START READING TEXT

Open vSwitch hardware offloading¶
The purpose of this page is to describe how to enable Open vSwitch hardware offloading functionality available in OpenStack (using OpenStack Networking). This functionality was first introduced in the OpenStack Pike release. This page intends to serve as a guide for how to configure OpenStack Networking and OpenStack Compute to enable Open vSwitch hardware offloading.
The basics¶
Open vSwitch is a production quality, multilayer virtual switch licensed under the open source Apache 2.0 license. It is designed to enable massive network automation through programmatic extension, while still supporting standard management interfaces and protocols. Open vSwitch (OVS) allows Virtual Machines (VM) to communicate with each other and with the outside world. The OVS software based solution is CPU intensive, affecting system performance and preventing fully utilizing available bandwidth.

END READING TEXT
START DATA LINES

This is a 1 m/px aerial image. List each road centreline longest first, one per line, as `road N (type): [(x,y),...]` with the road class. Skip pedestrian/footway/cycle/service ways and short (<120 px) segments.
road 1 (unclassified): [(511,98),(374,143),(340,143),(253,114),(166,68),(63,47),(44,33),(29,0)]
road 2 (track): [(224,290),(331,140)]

END DATA LINES

REQUIREMENTS:
**1)** In the Open vSwitch hardware offloading text, which OpenStack release first introduced this functionality?
**2)** Carry on the Open vSwitch hardware offloading text from its last sentence.

EXPECTED OUTPUTS:
**1)** The OpenStack Pike release.

**2)**
Term |
Definition |
---|---|
PF |
Physical Function. The physical Ethernet controller that supports SR-IOV. |
VF |
Virtual Function. The virtual PCIe device created from a physical Ethernet controller. |
Representor Port |
Virtual network interface similar to SR-IOV port that represents Nova instance. |
First Compute Node |
OpenStack Compute Node that can host Compute instances (Virtual Machines). |
Second Compute Node |
OpenStack Compute Node that can host Compute instances (Virtual Machines). |
Supported Ethernet controllers¶
The following manufacturers are known to work:
Mellanox ConnectX-4 NIC (VLAN Offload)
Mellanox ConnectX-4 Lx/ConnectX-5 NICs (VLAN/VXLAN Offload)
Broadcom NetXtreme-S series NICs
Broadcom NetXtreme-E series NICs
For information on Mellanox Ethernet Cards, see Mellanox: Ethernet Cards - Overview.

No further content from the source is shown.